Gimme the Loot!: How to Steal Like a Poet
“Good poets borrow, great poets steal.” —T.S. Eliot
“What we call originality is just a new amalgam of old influences.” —Marvin Bell
In this workshop, we will explore strategies by which poets may enrich their own art by deliberately imitating their favorites… and their favorites’ favorites! We will discuss such topics as voice, influence, and originality, as well as the imperative of serving a serious apprenticeship. One final, and imperative, consideration, are the possibilities of and strategies by which apprentice poets may attempt to wipe away traces of influence. That is, to cover their tracks! Participants should bring to the workshop some favorite works by other writers.
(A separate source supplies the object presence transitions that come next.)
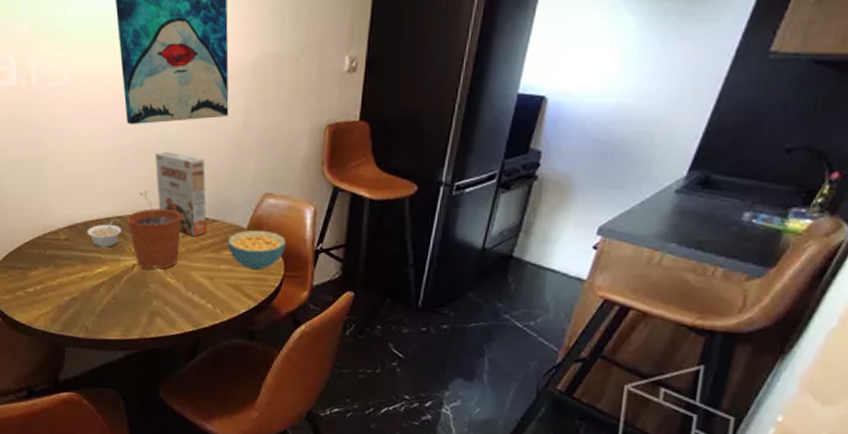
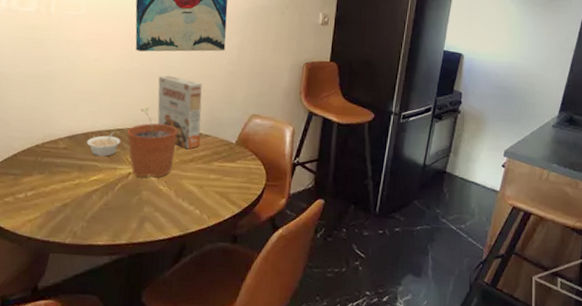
cereal bowl: present [228,230,286,270] -> none [218,145,268,180]

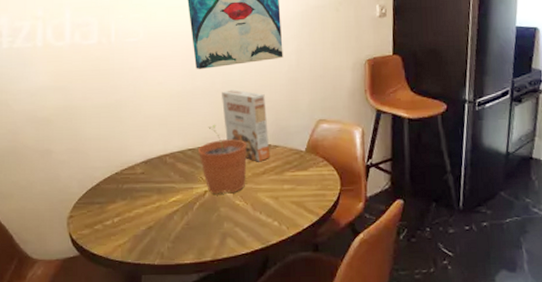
legume: present [86,132,121,157] -> none [161,152,194,178]

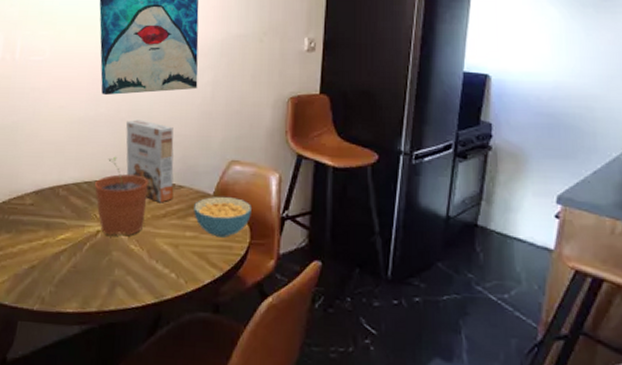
cereal bowl: none [289,151,340,187] -> present [194,196,251,238]

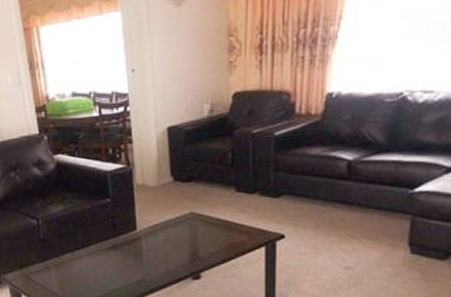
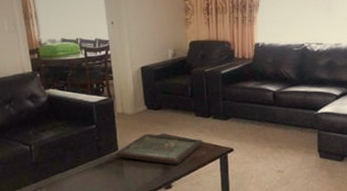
board game: none [133,211,244,251] -> present [115,133,203,165]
John Murillo is the author of the poetry collections, Up Jump the Boogie (Cypher 2010, Four Way Books 2020), finalist for both the Kate Tufts Discovery Award and the Pen Open Book Award, and Kontemporary Amerikan Poetry (Four Way 2020), recent winner of the 2021 Kingsley Tufts Poetry Award – one of the largest annual awards in contemporary poetry. His other honors include two Larry Neal Writers Awards, Pushcart Prizes, the J Howard and Barbara MJ Wood Prize from the Poetry Foundation, an NYSCA/NYFA Artist Fellowship, and fellowships from the National Endowment for the Arts, the Bread Loaf Writers Conference, Fine Arts Work Center in Provincetown, Cave Canem Foundation, and the Wisconsin Institute for Creative Writing. Recent poems have appeared in such publications as American Poetry Review, Poetry, the New York Times, and Best American Poetry 2017, 2019, and 2020. He is an assistant professor of English and director of the creative writing program at Wesleyan University and also teaches in the low residency MFA program at Sierra Nevada University.